TO DO: Both the line below containing "いるかどうかを確認することが大切です。" and the line containing "Traduit par IA", along with every line between them, should be repeated exactly; no other line belongs in the answer.

AVAILABLE DATA:

▬▬▬▬▬▬▬▬▬▬

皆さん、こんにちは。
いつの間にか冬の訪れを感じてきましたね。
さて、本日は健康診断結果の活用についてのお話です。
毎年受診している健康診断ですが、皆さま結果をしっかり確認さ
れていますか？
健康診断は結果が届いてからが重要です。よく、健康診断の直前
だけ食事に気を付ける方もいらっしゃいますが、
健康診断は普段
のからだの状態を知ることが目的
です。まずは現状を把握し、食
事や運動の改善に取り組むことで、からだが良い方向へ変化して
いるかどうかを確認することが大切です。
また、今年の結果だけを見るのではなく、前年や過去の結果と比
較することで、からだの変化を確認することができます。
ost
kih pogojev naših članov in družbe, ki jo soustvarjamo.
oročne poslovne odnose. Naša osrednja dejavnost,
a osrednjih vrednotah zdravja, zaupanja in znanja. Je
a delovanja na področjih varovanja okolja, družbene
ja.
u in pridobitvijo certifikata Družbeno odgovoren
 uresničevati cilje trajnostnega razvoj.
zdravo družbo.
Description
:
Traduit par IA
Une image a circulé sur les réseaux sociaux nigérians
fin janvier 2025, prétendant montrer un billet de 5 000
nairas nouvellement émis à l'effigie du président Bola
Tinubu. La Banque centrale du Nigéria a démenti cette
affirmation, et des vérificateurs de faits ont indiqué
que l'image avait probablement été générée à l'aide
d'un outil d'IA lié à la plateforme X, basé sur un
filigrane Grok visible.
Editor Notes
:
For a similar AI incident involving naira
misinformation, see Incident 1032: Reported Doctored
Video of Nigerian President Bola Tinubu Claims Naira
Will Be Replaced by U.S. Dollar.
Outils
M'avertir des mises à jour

▬▬▬▬▬▬▬▬▬▬

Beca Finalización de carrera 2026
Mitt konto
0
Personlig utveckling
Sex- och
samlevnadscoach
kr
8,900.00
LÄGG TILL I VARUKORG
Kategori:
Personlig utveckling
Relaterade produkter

▬▬▬▬▬▬▬▬▬▬

REPLY:
いるかどうかを確認することが大切です。
また、今年の結果だけを見るのではなく、前年や過去の結果と比
較することで、からだの変化を確認することができます。
ost
kih pogojev naših članov in družbe, ki jo soustvarjamo.
oročne poslovne odnose. Naša osrednja dejavnost,
a osrednjih vrednotah zdravja, zaupanja in znanja. Je
a delovanja na področjih varovanja okolja, družbene
ja.
u in pridobitvijo certifikata Družbeno odgovoren
 uresničevati cilje trajnostnega razvoj.
zdravo družbo.
Description
:
Traduit par IA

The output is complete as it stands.